As I squeak into my suit, tugging at folds and crevices where things can’t possibly be supposed to fit this way, I realize our coaches, who share decades of experience on the waves in California, Hawaii and far beyond, are as at home in their wetsuits as I am an alien in mine. I am eastern Ontario exposed.
For the first part of the lesson, we repeatedly practice “popping up” up from prone paddling to posing like we’re riding big waves, except our boards are on the sand. As I push up off my hands and swing my lead foot through it feels easy, natural, like nothing can stop me when we’re finally allowed in the water.
I am wrong, of course. Physics and the unfamiliar win again and again. When the surge starts launching me toward shore and I attempt to pop up (but too late and too far forward), the board noses under and I tumble head-first. Or I anticlimactically roll off the side when my hand slips off. The water is 14 C — even with a wetsuit on, chilly enough to induce gasps when the first few waves break around my head. Within minutes, though, all that paddling and chugging back into the waves has warmed up everything but my feet, which I can’t really feel now in any case.
Jennings watches my struggles and reminds me to look to the beach instead of the board. He sees me pop up to one knee and make it only that far before either skimming up to the sand or disappearing into the surf. A couple of times he helps me work out the timing by sitting nearby on his board, both of us turned sideways to ride out the punier swells until a perfect white cap approaches. When it does we turn to face land, and he tells me to paddle hard and then “Pop up!” The second time we do this, I manage to stick the landing and glide into shore for a few blissful seconds. “There it is,” says Jennings as he paddles away to aid someone else. “I knew we’d get you surfing.”
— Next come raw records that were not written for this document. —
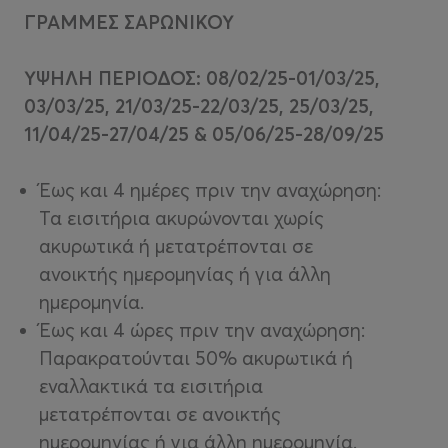
ΓΡΑΜΜΕΣ ΣΑΡΩΝΙΚΟΥ
ΥΨΗΛΗ ΠΕΡΙΟΔΟΣ: ​08/02/25-01/03/25,
03/03/25, 21/03/25-22/03/25, 25/03/25,
11/04/25-27/04/25 & 05/06/25-28/09/25
Έως και 4 ημέρες πριν την αναχώρηση:
Τα εισιτήρια ακυρώνονται χωρίς
ακυρωτικά ή μετατρέπονται σε
ανοικτής ημερομηνίας ή για άλλη
ημερομηνία.
Έως και 4 ώρες πριν την αναχώρηση:
Παρακρατούνται 50% ακυρωτικά ή
εναλλακτικά τα εισιτήρια
μετατρέπονται σε ανοικτής
ημερομηνίας ή για άλλη ημερομηνία.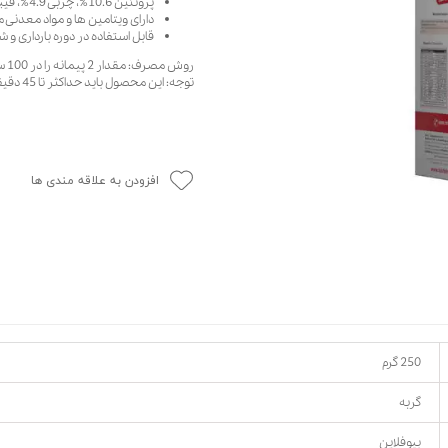
پروتئین 10.6%، چربی 4.9%، فیبر 3%، خاکستر 4.3%
دارای ویتامین ها و مواد معدنی م
حوله سگ
غذا گربه
قابل استفاده در دوره بارداری و
ربه
روش مصرف: مقدار 2 پیمانه را در 100 سی سی آب گرم حل کنید. قابل استفاده 3-4 بار در روز
ر بچه گربه
توجه: این محصول باید حداکثر تا 45 دقیقه پس از آماده شدن مصرف شود.
وله گربه
افزودن به علاقه مندی ها
250 گرم
گربه
بیوفلاین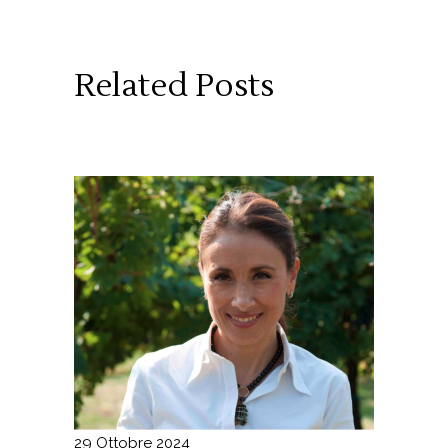
Related Posts
29 Ottobre 2024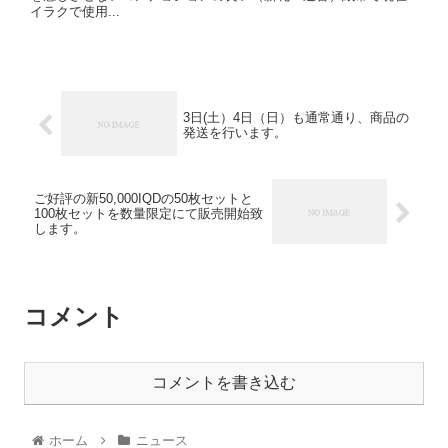
イラクで使用...
3日(土）4日（日）も通常通り、商品の
発送を行います。
ご好評の新50,000IQDの50枚セットと
100枚セットを数量限定にて販売開始致
します。
コメント
コメントを書き込む
ホーム
ニュース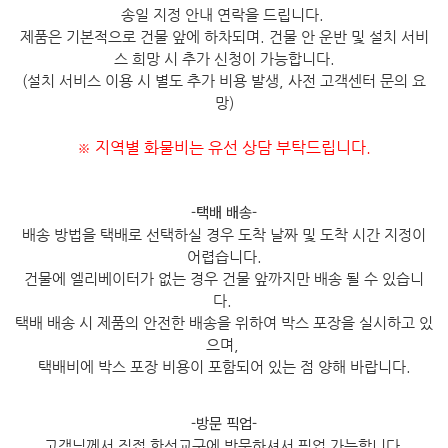
송일 지정 안내 연락을 드립니다.
제품은 기본적으로 건물 앞에 하차되며. 건물 안 운반 및 설치 서비
스 희망 시 추가 신청이 가능합니다.
(설치 서비스 이용 시 별도 추가 비용 발생, 사전 고객센터 문의 요
망)
지역별 화물비는 유선 상담 부탁드립니다.
※
-택배 배송-
배송 방법을 택배로 선택하실 경우 도착 날짜 및 도착 시간 지정이
어렵습니다.
건물에 엘리베이터가 없는 경우 건물 앞까지만 배송 될 수 있습니
다.
택배 배송 시 제품의 안전한 배송을 위하여 박스 포장을 실시하고 있
으며,
택배비에 박스 포장 비용이 포함되어 있는 점 양해 바랍니다.
-방문 픽업-
고객님께서 직접 한성교구에 방문하셔서 픽업 가능합니다.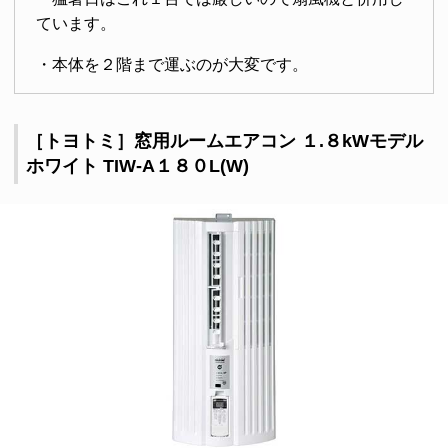
ています。
・本体を２階まで運ぶのが大変です。
［トヨトミ］窓用ルームエアコン １.８kWモデル
ホワイト TIW-A１８０L(W)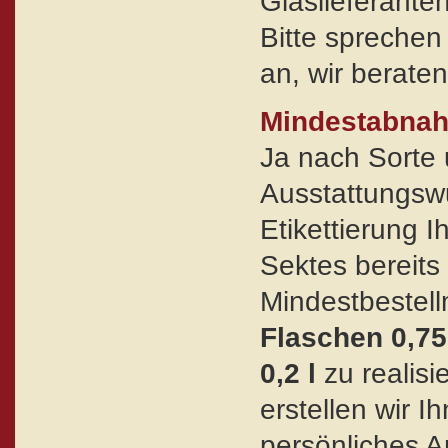
Glaslieferanten
Bitte sprechen
an, wir berate
Mindestabna
Ja nach Sorte
Ausstattungswu
Etikettierung I
Sektes bereits
Mindestbestel
Flaschen 0,75
0,2 l
zu realisi
erstellen wir I
persönliches A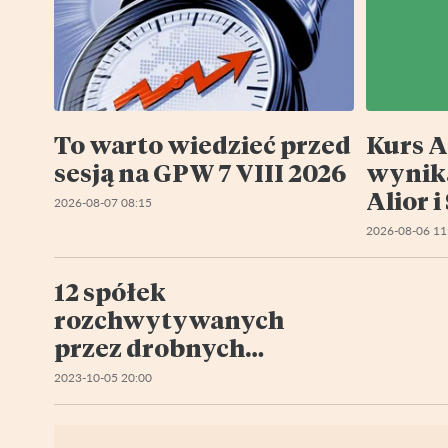
To warto wiedzieć przed
Kurs A
sesją na GPW 7 VIII 2026
wynika
Alior 
2026-08-07 08:15
2026-08-06 11
12 spółek
rozchwytywanych
przez drobnych
inwestorów IX 2023
2023-10-05 20:00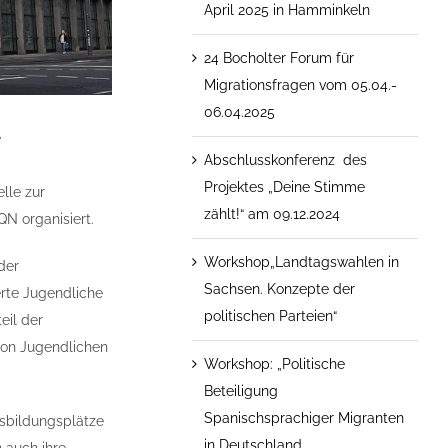
April 2025 in Hamminkeln
24 Bocholter Forum für
Migrationsfragen vom 05.04.-
06.04.2025
e
Abschlusskonferenz des
Projektes „Deine Stimme
lle zur
zählt!“ am 09.12.2024
QN organisiert.
Workshop„Landtagswahlen in
der
Sachsen. Konzepte der
erte Jugendliche
politischen Parteien“
eil der
von Jugendlichen
Workshop: „Politische
Beteiligung
Spanischsprachiger Migranten
usbildungsplätze
in Deutschland.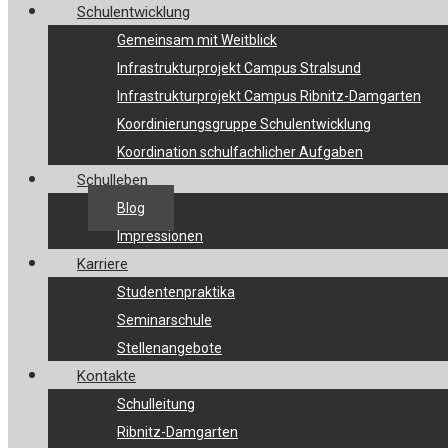
Schulentwicklung
Gemeinsam mit Weitblick
Infrastrukturprojekt Campus Stralsund
Infrastrukturprojekt Campus Ribnitz-Damgarten
Koordinierungsgruppe Schulentwicklung
Koordination schulfachlicher Aufgaben
Schulleben
Blog
Impressionen
Karriere
Studentenpraktika
Seminarschule
Stellenangebote
Kontakte
Schulleitung
Ribnitz-Damgarten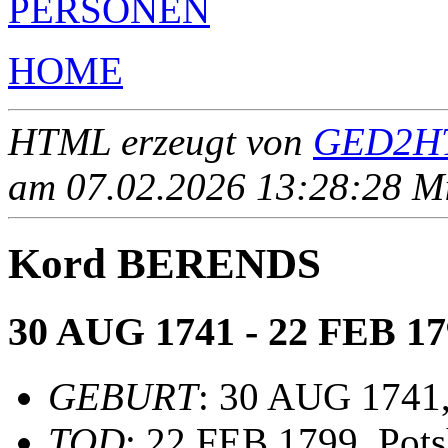
PERSONEN
HOME
HTML erzeugt von
GED2HT
am 07.02.2026 13:28:28 Mit
Kord BERENDS
30 AUG 1741 - 22 FEB 17
GEBURT
: 30 AUG 1741,
TOD
: 22 FEB 1799, Pot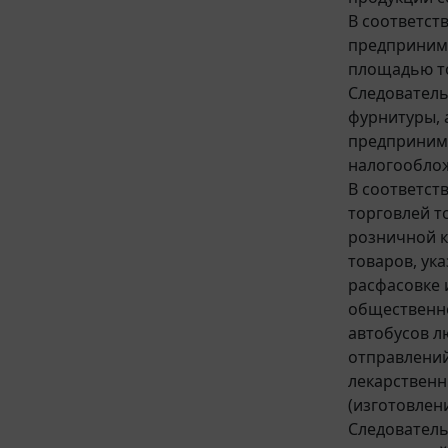
В соответст
предпринима
площадью то
Следователь
фурнитуры, 
предпринима
налогооблож
В соответст
торговлей т
розничной к
товаров, ук
расфасовке и
общественно
автобусов л
отправлений
лекарственн
(изготовлени
Следователь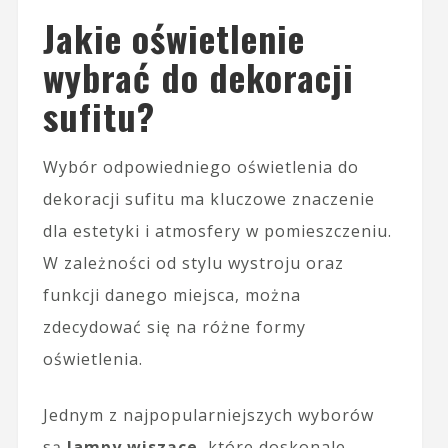
Jakie oświetlenie
wybrać do dekoracji
sufitu?
Wybór odpowiedniego oświetlenia do
dekoracji sufitu ma kluczowe znaczenie
dla estetyki i atmosfery w pomieszczeniu.
W zależności od stylu wystroju oraz
funkcji danego miejsca, można
zdecydować się na różne formy
oświetlenia.
Jednym z najpopularniejszych wyborów
są
lampy wiszące
, które doskonale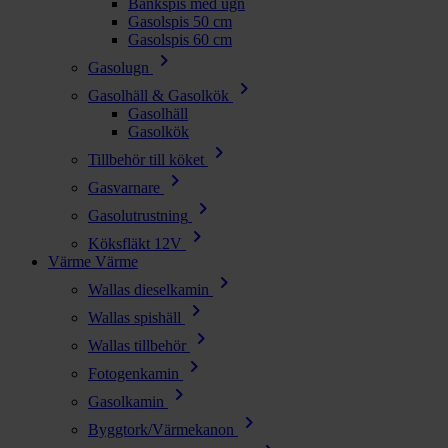
Bänkspis med ugn
Gasolspis 50 cm
Gasolspis 60 cm
chevron_right
Gasolugn
chevron_right
Gasolhäll & Gasolkök
Gasolhäll
Gasolkök
chevron_right
Tillbehör till köket
chevron_right
Gasvarnare
chevron_right
Gasolutrustning
chevron_right
Köksfläkt 12V
Värme
Värme
chevron_right
Wallas dieselkamin
chevron_right
Wallas spishäll
chevron_right
Wallas tillbehör
chevron_right
Fotogenkamin
chevron_right
Gasolkamin
chevron_right
Byggtork/Värmekanon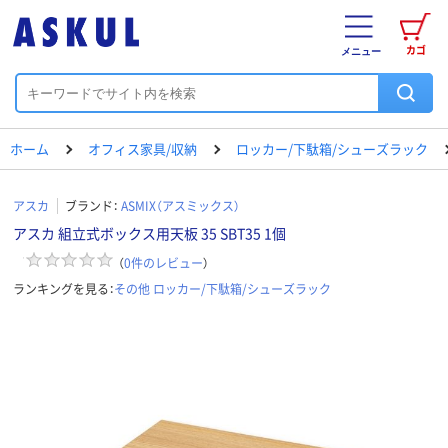
カゴ
メニュー
ホーム
オフィス家具/収納
ロッカー/下駄箱/シューズラック
アスカ
ブランド：
ASMIX（アスミックス）
アスカ 組立式ボックス用天板 35 SBT35 1個
（
0
件のレビュー
）
ランキングを見る：
その他 ロッカー/下駄箱/シューズラック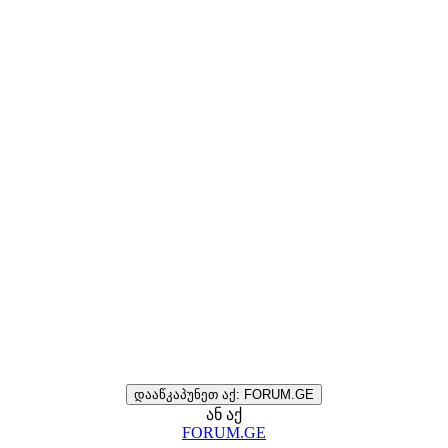
დააწკაპუნეთ აქ: FORUM.GE
ან აქ
FORUM.GE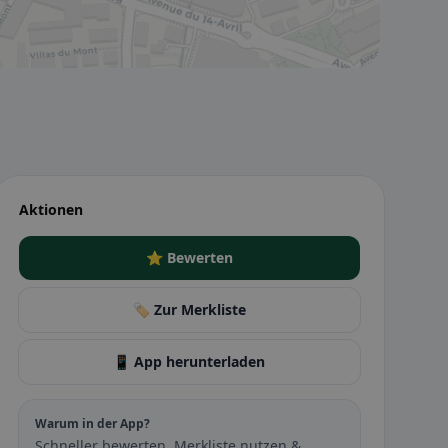
Aktionen
⭐ Bewerten
🏷️ Zur Merkliste
📱 App herunterladen
Warum in der App?
Schneller bewerten, Merkliste nutzen &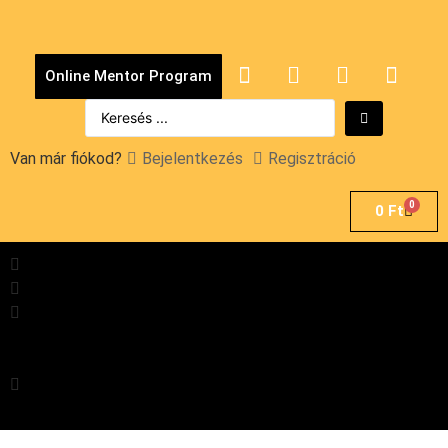
Online Mentor Program
Van már fiókod?
Bejelentkezés
Regisztráció
0
0
Ft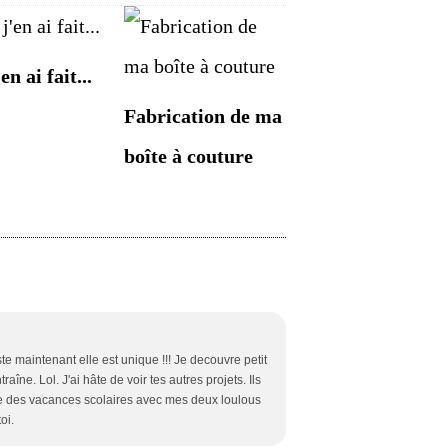
'en ai fait...
Fabrication de ma
boîte à couture
ste maintenant elle est unique !!! Je decouvre petit
traîne. Lol. J'ai hâte de voir tes autres projets. Ils
ne des vacances scolaires avec mes deux loulous
oi.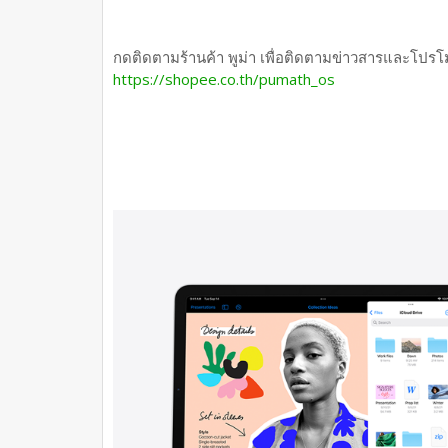
กดติดตามร้านค้า พูม่า เพื่อติดตามข่าวสารและโปรโม
https://shopee.co.th/pumath_os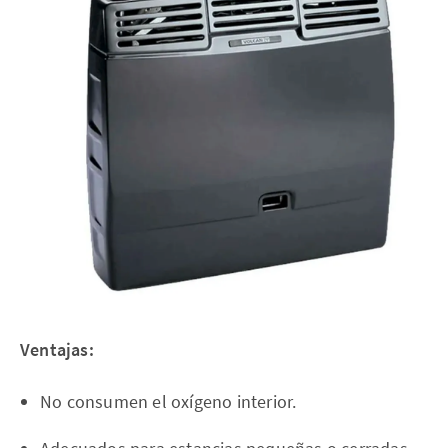
Ventajas:
No consumen el oxígeno interior.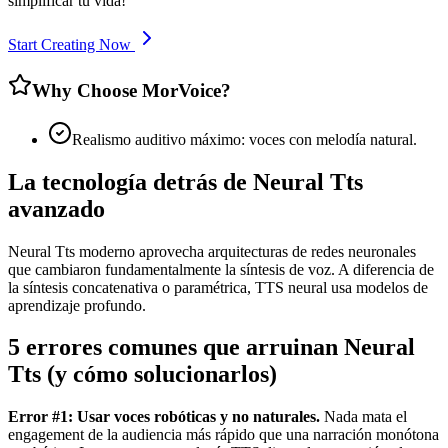
simplificar tu vida!
Start Creating Now
Why Choose MorVoice?
Realismo auditivo máximo: voces con melodía natural.
La tecnología detrás de Neural Tts
avanzado
Neural Tts moderno aprovecha arquitecturas de redes neuronales
que cambiaron fundamentalmente la síntesis de voz. A diferencia de
la síntesis concatenativa o paramétrica, TTS neural usa modelos de
aprendizaje profundo.
5 errores comunes que arruinan Neural
Tts (y cómo solucionarlos)
Error #1: Usar voces robóticas y no naturales.
Nada mata el
engagement de la audiencia más rápido que una narración monótona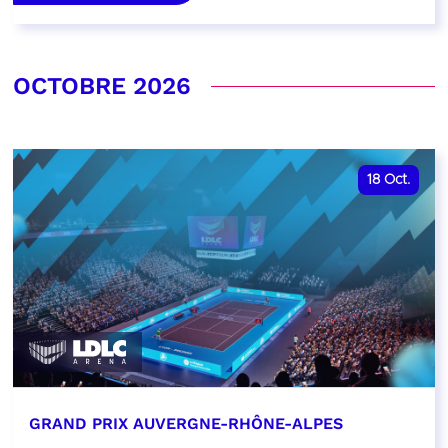
OCTOBRE 2026
18
Oct.
GRAND PRIX AUVERGNE-RHÔNE-ALPES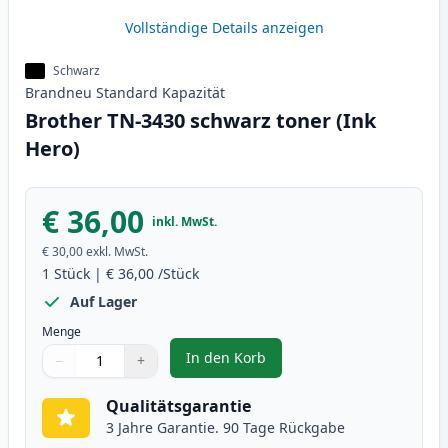
Vollständige Details anzeigen
Schwarz
Brandneu
Standard
Kapazität
Brother TN-3430 schwarz toner (Ink
Hero)
€ 36,00
inkl. MwSt.
€ 30,00
exkl. MwSt.
1
Stück
|
€ 36,00
/Stück
Auf Lager
Menge
In den Korb
−
+
,
Brother TN-3430 schwarz toner 
Menge
Verwenden Sie die Tasten, um anzupassen
Menge
:
1
Qualitätsgarantie
3 Jahre Garantie. 90 Tage Rückgabe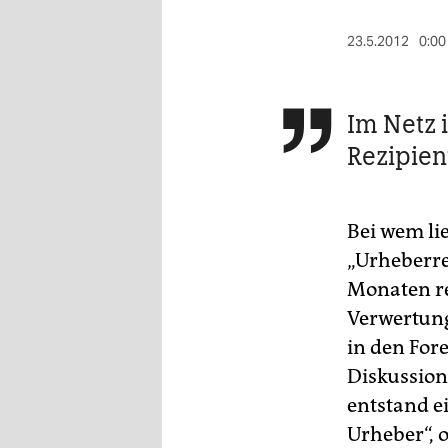
berlin
23.5.2012
0:00
nord
wahrheit
Im Netz 

verlag
Rezipien
verlag
veranstaltungen
Bei wem li
shop
„Urheberre
Monaten re
fragen & hilfe
Verwertung
unterstützen
in den For
abo
Diskussion
entstand e
genossenschaft
Urheber“, 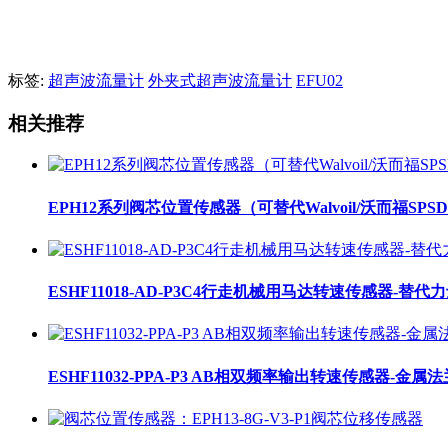
标签:
超声波流量计
外夹式超声波流量计
EFU02
相关推荐
EPH12系列阀芯位置传感器（可替代Walvoil/沃而福SP
ESHF11018-AD-P3C4行走机械用马达转速传感器-替代力士乐
ESHF11032-PPA-P3 AB相双频率输出转速传感器-金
After an hour and a precious handful of successful rides, my legs and arms are on fire, my feet are numb and sand has collected in every bend of my wetsuit. And I just want to keep running back into the surf. This, I’ve decided, will not be a mere mark on my travel checklist, but groundwork for future wetsuit-required excursions in Canada — stormy Tofino, B.C., Ingonish Beach in Cape Breton, N.S., or even Lake Superior’s north shore. “When did you start learning to surf?” my future travel companions might ask. And I’ll say, “A few years back, in Santa Monica, California.”